Bien entendu, en commandant une étude à un groupe de «lucides», Monique Jérôme-Forget se doutait bien ce qu'il recommanderait, tout comme elle connaissait les conclusions du comité Castonguay sur le financement des services de santé avant même qu'il ne soit formé. Dans un cas comme dans l'autre, elle savait aussi que son gouvernement écarterait du revers de la main les orientations proposées.
Même s'il faudra du temps pour que ces idées pénètrent les esprits, tout n'est pas perdu pour le gouvernement Charest, bien au contraire. C'est même à se demander dans quelle mesure ces rapports n'ont pas été commandés précisément dans le but de permettre au gouvernement d'en rejeter les recommandations.
On a dit que le comité Montmarquette avait été créé sous la pression de l'ADQ, qui avait voté contre le premier budget de Mme Jérôme-Forget, au printemps 2007, sous prétexte qu'il ne contenait pas de politique de tarification. En réalité, rien n'aurait pu convaincre Mario Dumont d'appuyer le budget.

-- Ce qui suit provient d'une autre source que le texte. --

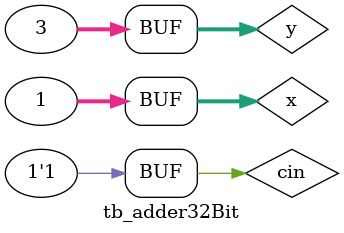
<source format=sv>
`ifndef TB_ADDER32BIT
`define TB_ADDER32BIT

`timescale 1ns/100ps
`include "adder32Bit.sv"


module tb_adder32Bit();
        reg [31:0]x, y;
	reg cin;
        wire [31:0] s;
	wire cout;

        adder32Bit uut (.A(x), .B(y), .Cin(cin), .Cout(cout), .Sum(s));

        initial
        begin
                $display("A\t\t\t\t\tB\t\t\t\t\tCin\tSum\t\t\t\t\tCout");
                $monitor("%b\t%b\t%b\t%b\t%b", a, b, cin, s, cout);
        end

        initial
        begin

                x = 32'b11111111111111111111111111111111;
                y = 32'b00000000000000000000000000000000;
		cin = 1'b0;
		
		#10
		x = 32'b00000000000000000000000000000000;
		y = 32'b00000000000000000000000000000000;
		cin = 1'b1;

		#10
		x = 32'b00000000000000000000000000000001;
		y = 32'b00000000000000000000000000000011;
		cin = 1'b1;
        end
endmodule // tb_adder32Bit
`endif

</source>
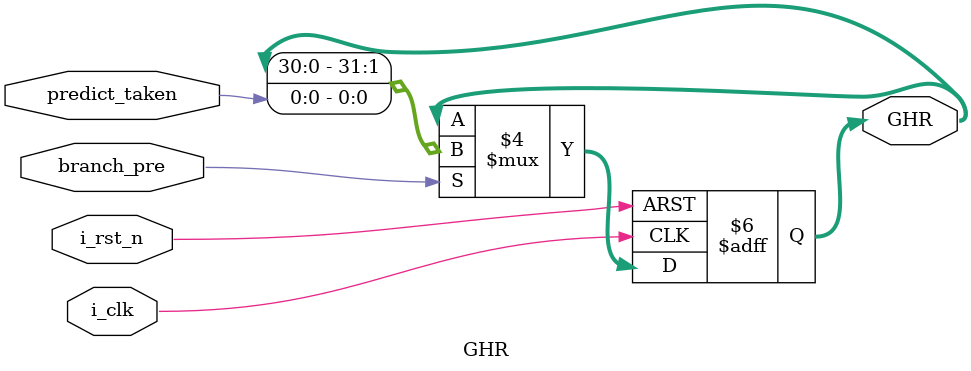
<source format=sv>
module GHR (
input logic i_clk         ,
input logic i_rst_n       ,
input logic predict_taken ,
input logic branch_pre    ,
output logic [31:0] GHR

);

always_ff @(posedge i_clk or negedge i_rst_n) begin
     if (!i_rst_n)
        GHR <= 32'h0; 
     else if (branch_pre)  
        GHR <= {GHR[30:0], predict_taken } ;
     else GHR <= GHR;
end

endmodule
</source>
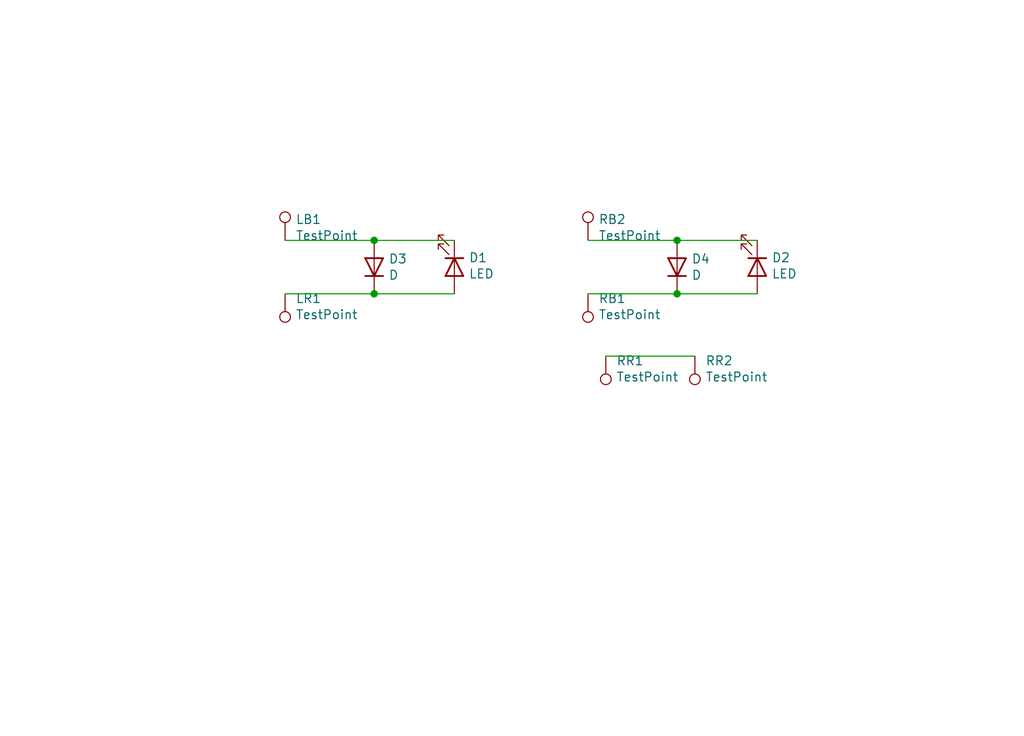
<source format=kicad_sch>
(kicad_sch (version 20230121) (generator eeschema)

  (uuid c8e2f456-4a5d-4a6b-8a93-d5b15a641718)

  (paper "User" 145.999 105.004)

  

  (junction (at 53.34 34.29) (diameter 0) (color 0 0 0 0)
    (uuid 18ca51da-2bfa-4ebf-aab6-0c6cf6404dcd)
  )
  (junction (at 96.52 41.91) (diameter 0) (color 0 0 0 0)
    (uuid 3a9d5bc8-0349-4c79-8e70-a4e798bb2d5d)
  )
  (junction (at 53.34 41.91) (diameter 0) (color 0 0 0 0)
    (uuid 717eed35-8a70-4802-9fd5-8f423abe5131)
  )
  (junction (at 96.52 34.29) (diameter 0) (color 0 0 0 0)
    (uuid 75ab1ea8-aa85-480f-98f7-05b8c29386e8)
  )

  (wire (pts (xy 53.34 41.91) (xy 40.64 41.91))
    (stroke (width 0) (type default))
    (uuid 0d242392-68bd-4376-b5b2-c90a43b621ca)
  )
  (wire (pts (xy 107.95 41.91) (xy 96.52 41.91))
    (stroke (width 0) (type default))
    (uuid 317da718-2e35-4f14-b12e-800745a1a8f7)
  )
  (wire (pts (xy 86.36 50.8) (xy 99.06 50.8))
    (stroke (width 0) (type default))
    (uuid 7ed6bc81-03cd-4858-8f33-f4d2be1b18a2)
  )
  (wire (pts (xy 96.52 34.29) (xy 107.95 34.29))
    (stroke (width 0) (type default))
    (uuid 90bcb519-b100-4cae-833e-dda251190dd6)
  )
  (wire (pts (xy 64.77 41.91) (xy 53.34 41.91))
    (stroke (width 0) (type default))
    (uuid 91cb9755-8417-46f6-ad5f-40dde2ed43b5)
  )
  (wire (pts (xy 83.82 34.29) (xy 96.52 34.29))
    (stroke (width 0) (type default))
    (uuid 95c59f5c-9b5e-4e7e-91a3-d6df6340efd8)
  )
  (wire (pts (xy 40.64 34.29) (xy 53.34 34.29))
    (stroke (width 0) (type default))
    (uuid c8fb729e-6101-458a-8222-dbc4ef7b1782)
  )
  (wire (pts (xy 53.34 34.29) (xy 64.77 34.29))
    (stroke (width 0) (type default))
    (uuid e0a519e8-9b27-4411-a8ee-ae01254050cd)
  )
  (wire (pts (xy 96.52 41.91) (xy 83.82 41.91))
    (stroke (width 0) (type default))
    (uuid f042c474-399a-4b1f-a90e-37a04df966fe)
  )

  (symbol (lib_id "Device:D") (at 53.34 38.1 90) (unit 1)
    (in_bom yes) (on_board yes) (dnp no)
    (uuid 00000000-0000-0000-0000-0000619c1118)
    (property "Reference" "D3" (at 55.372 36.9316 90)
      (effects (font (size 1.27 1.27)) (justify right))
    )
    (property "Value" "D" (at 55.372 39.243 90)
      (effects (font (size 1.27 1.27)) (justify right))
    )
    (property "Footprint" "Diode_SMD:D_0805_2012Metric" (at 53.34 38.1 0)
      (effects (font (size 1.27 1.27)) hide)
    )
    (property "Datasheet" "~" (at 53.34 38.1 0)
      (effects (font (size 1.27 1.27)) hide)
    )
    (pin "1" (uuid 96d33b66-cc96-4a95-8c52-8ef283a9fb68))
    (pin "2" (uuid 860d12b8-c574-4f48-a0cf-f581ee8ced31))
    (instances
      (project "rvl-sled"
        (path "/c8e2f456-4a5d-4a6b-8a93-d5b15a641718"
          (reference "D3") (unit 1)
        )
      )
    )
  )

  (symbol (lib_id "Device:D") (at 96.52 38.1 90) (unit 1)
    (in_bom yes) (on_board yes) (dnp no)
    (uuid 00000000-0000-0000-0000-0000619c2421)
    (property "Reference" "D4" (at 98.552 36.9316 90)
      (effects (font (size 1.27 1.27)) (justify right))
    )
    (property "Value" "D" (at 98.552 39.243 90)
      (effects (font (size 1.27 1.27)) (justify right))
    )
    (property "Footprint" "Diode_SMD:D_0805_2012Metric" (at 96.52 38.1 0)
      (effects (font (size 1.27 1.27)) hide)
    )
    (property "Datasheet" "~" (at 96.52 38.1 0)
      (effects (font (size 1.27 1.27)) hide)
    )
    (pin "1" (uuid 65532a7e-5b22-4527-9259-cdb88a81bb82))
    (pin "2" (uuid 0723ecc0-6570-4574-b1b2-45b9a464f41e))
    (instances
      (project "rvl-sled"
        (path "/c8e2f456-4a5d-4a6b-8a93-d5b15a641718"
          (reference "D4") (unit 1)
        )
      )
    )
  )

  (symbol (lib_id "Device:LED") (at 64.77 38.1 270) (unit 1)
    (in_bom yes) (on_board yes) (dnp no)
    (uuid 00000000-0000-0000-0000-0000619c4a50)
    (property "Reference" "D1" (at 66.802 36.7538 90)
      (effects (font (size 1.27 1.27)) (justify left))
    )
    (property "Value" "LED" (at 66.802 39.0652 90)
      (effects (font (size 1.27 1.27)) (justify left))
    )
    (property "Footprint" "LED_SMD:LED_0603_1608Metric" (at 64.77 38.1 0)
      (effects (font (size 1.27 1.27)) hide)
    )
    (property "Datasheet" "~" (at 64.77 38.1 0)
      (effects (font (size 1.27 1.27)) hide)
    )
    (pin "1" (uuid 67d06513-bc2c-4c1f-a036-0582ddd206e9))
    (pin "2" (uuid 2fb41e2e-d812-4b99-b2c2-cff27d7f2ada))
    (instances
      (project "rvl-sled"
        (path "/c8e2f456-4a5d-4a6b-8a93-d5b15a641718"
          (reference "D1") (unit 1)
        )
      )
    )
  )

  (symbol (lib_id "Device:LED") (at 107.95 38.1 270) (unit 1)
    (in_bom yes) (on_board yes) (dnp no)
    (uuid 00000000-0000-0000-0000-0000619c5241)
    (property "Reference" "D2" (at 109.982 36.7538 90)
      (effects (font (size 1.27 1.27)) (justify left))
    )
    (property "Value" "LED" (at 109.982 39.0652 90)
      (effects (font (size 1.27 1.27)) (justify left))
    )
    (property "Footprint" "LED_SMD:LED_0603_1608Metric" (at 107.95 38.1 0)
      (effects (font (size 1.27 1.27)) hide)
    )
    (property "Datasheet" "~" (at 107.95 38.1 0)
      (effects (font (size 1.27 1.27)) hide)
    )
    (pin "1" (uuid b5ee6010-d24c-4a32-8d55-f422827de7fc))
    (pin "2" (uuid 1c4a5a2b-381d-41c2-9dc3-50ffe23a8c56))
    (instances
      (project "rvl-sled"
        (path "/c8e2f456-4a5d-4a6b-8a93-d5b15a641718"
          (reference "D2") (unit 1)
        )
      )
    )
  )

  (symbol (lib_id "Connector:TestPoint") (at 40.64 34.29 0) (unit 1)
    (in_bom yes) (on_board yes) (dnp no)
    (uuid 00000000-0000-0000-0000-0000619c5e91)
    (property "Reference" "LB1" (at 42.1132 31.2928 0)
      (effects (font (size 1.27 1.27)) (justify left))
    )
    (property "Value" "TestPoint" (at 42.1132 33.6042 0)
      (effects (font (size 1.27 1.27)) (justify left))
    )
    (property "Footprint" "TestPoint:TestPoint_Pad_3.0x3.0mm" (at 45.72 34.29 0)
      (effects (font (size 1.27 1.27)) hide)
    )
    (property "Datasheet" "~" (at 45.72 34.29 0)
      (effects (font (size 1.27 1.27)) hide)
    )
    (pin "1" (uuid 90736df8-46e0-480c-966e-02b61836674c))
    (instances
      (project "rvl-sled"
        (path "/c8e2f456-4a5d-4a6b-8a93-d5b15a641718"
          (reference "LB1") (unit 1)
        )
      )
    )
  )

  (symbol (lib_id "Connector:TestPoint") (at 40.64 41.91 180) (unit 1)
    (in_bom yes) (on_board yes) (dnp no)
    (uuid 00000000-0000-0000-0000-0000619c69b9)
    (property "Reference" "LR1" (at 42.1132 42.5704 0)
      (effects (font (size 1.27 1.27)) (justify right))
    )
    (property "Value" "TestPoint" (at 42.1132 44.8818 0)
      (effects (font (size 1.27 1.27)) (justify right))
    )
    (property "Footprint" "TestPoint:TestPoint_Pad_3.0x3.0mm" (at 35.56 41.91 0)
      (effects (font (size 1.27 1.27)) hide)
    )
    (property "Datasheet" "~" (at 35.56 41.91 0)
      (effects (font (size 1.27 1.27)) hide)
    )
    (pin "1" (uuid cb9ba31d-778d-4192-bf9a-b5bd24bfa270))
    (instances
      (project "rvl-sled"
        (path "/c8e2f456-4a5d-4a6b-8a93-d5b15a641718"
          (reference "LR1") (unit 1)
        )
      )
    )
  )

  (symbol (lib_id "Connector:TestPoint") (at 83.82 41.91 180) (unit 1)
    (in_bom yes) (on_board yes) (dnp no)
    (uuid 00000000-0000-0000-0000-0000619c6c11)
    (property "Reference" "RB1" (at 85.2932 42.5704 0)
      (effects (font (size 1.27 1.27)) (justify right))
    )
    (property "Value" "TestPoint" (at 85.2932 44.8818 0)
      (effects (font (size 1.27 1.27)) (justify right))
    )
    (property "Footprint" "TestPoint:TestPoint_Pad_3.0x3.0mm" (at 78.74 41.91 0)
      (effects (font (size 1.27 1.27)) hide)
    )
    (property "Datasheet" "~" (at 78.74 41.91 0)
      (effects (font (size 1.27 1.27)) hide)
    )
    (pin "1" (uuid 1eef85f6-8f1a-48c6-8499-264abcd63879))
    (instances
      (project "rvl-sled"
        (path "/c8e2f456-4a5d-4a6b-8a93-d5b15a641718"
          (reference "RB1") (unit 1)
        )
      )
    )
  )

  (symbol (lib_id "Connector:TestPoint") (at 83.82 34.29 0) (unit 1)
    (in_bom yes) (on_board yes) (dnp no)
    (uuid 00000000-0000-0000-0000-0000619c7080)
    (property "Reference" "RB2" (at 85.2932 31.2928 0)
      (effects (font (size 1.27 1.27)) (justify left))
    )
    (property "Value" "TestPoint" (at 85.2932 33.6042 0)
      (effects (font (size 1.27 1.27)) (justify left))
    )
    (property "Footprint" "TestPoint:TestPoint_Pad_3.0x3.0mm" (at 88.9 34.29 0)
      (effects (font (size 1.27 1.27)) hide)
    )
    (property "Datasheet" "~" (at 88.9 34.29 0)
      (effects (font (size 1.27 1.27)) hide)
    )
    (pin "1" (uuid 55e93063-a375-4598-96b7-959a5b8f1d7a))
    (instances
      (project "rvl-sled"
        (path "/c8e2f456-4a5d-4a6b-8a93-d5b15a641718"
          (reference "RB2") (unit 1)
        )
      )
    )
  )

  (symbol (lib_id "Connector:TestPoint") (at 99.06 50.8 180) (unit 1)
    (in_bom yes) (on_board yes) (dnp no)
    (uuid 00000000-0000-0000-0000-0000619c7b16)
    (property "Reference" "RR2" (at 100.5332 51.4604 0)
      (effects (font (size 1.27 1.27)) (justify right))
    )
    (property "Value" "TestPoint" (at 100.5332 53.7718 0)
      (effects (font (size 1.27 1.27)) (justify right))
    )
    (property "Footprint" "TestPoint:TestPoint_Pad_3.0x3.0mm" (at 93.98 50.8 0)
      (effects (font (size 1.27 1.27)) hide)
    )
    (property "Datasheet" "~" (at 93.98 50.8 0)
      (effects (font (size 1.27 1.27)) hide)
    )
    (pin "1" (uuid bf87f6fa-7596-4e88-909e-9bfa588b0ca1))
    (instances
      (project "rvl-sled"
        (path "/c8e2f456-4a5d-4a6b-8a93-d5b15a641718"
          (reference "RR2") (unit 1)
        )
      )
    )
  )

  (symbol (lib_id "Connector:TestPoint") (at 86.36 50.8 180) (unit 1)
    (in_bom yes) (on_board yes) (dnp no)
    (uuid 00000000-0000-0000-0000-0000619c82bd)
    (property "Reference" "RR1" (at 87.8332 51.4604 0)
      (effects (font (size 1.27 1.27)) (justify right))
    )
    (property "Value" "TestPoint" (at 87.8332 53.7718 0)
      (effects (font (size 1.27 1.27)) (justify right))
    )
    (property "Footprint" "TestPoint:TestPoint_Pad_3.0x3.0mm" (at 81.28 50.8 0)
      (effects (font (size 1.27 1.27)) hide)
    )
    (property "Datasheet" "~" (at 81.28 50.8 0)
      (effects (font (size 1.27 1.27)) hide)
    )
    (pin "1" (uuid 767e09ba-766c-48fe-92f8-a7fd3fdabaee))
    (instances
      (project "rvl-sled"
        (path "/c8e2f456-4a5d-4a6b-8a93-d5b15a641718"
          (reference "RR1") (unit 1)
        )
      )
    )
  )

  (sheet_instances
    (path "/" (page "1"))
  )
)

</source>
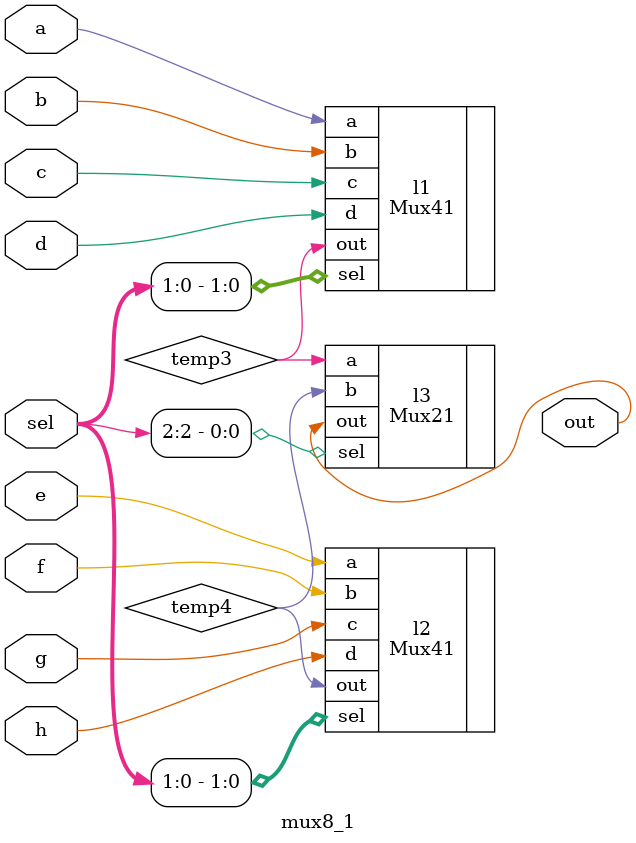
<source format=sv>
`timescale 1ns / 1ps


module mux8_1(
     input a,
     input b,
     input c,
     input d,
     input e,
     input f,
     input g,
     input h,
     input [2:0] sel,
     output out
);

logic temp1, temp2, temp3, temp4;
        
        Mux41 l1 (
                        .a(a),
                        .b(b),
                        .c(c),
                        .d(d),
                        .sel(sel[1:0]),
                        .out(temp3)
    
    );
        
         Mux41 l2 (
                       .a(e),
                       .b(f),
                       .c(g),
                       .d(h),
                       .sel(sel[1:0]),
                       .out(temp4)
    
    );
    
         Mux21 l3 (
                        .a(temp3),
                        .b(temp4),
                        .sel(sel[2]),
                        .out(out)
    
    );

endmodule


</source>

C'est un vieux truc de faire craindre le pire à la population, qui pousse ensuite un soupir de soulagement quand ça n'arrive pas. On a appelé cela la stratégie du grand ouf. Après avoir été accusé d'être le fossoyeur de la Révolution tranquille, le gouvernement Charest s'est métamorphosé en sauveur de la social-démocratie québécoise. Il faut le faire!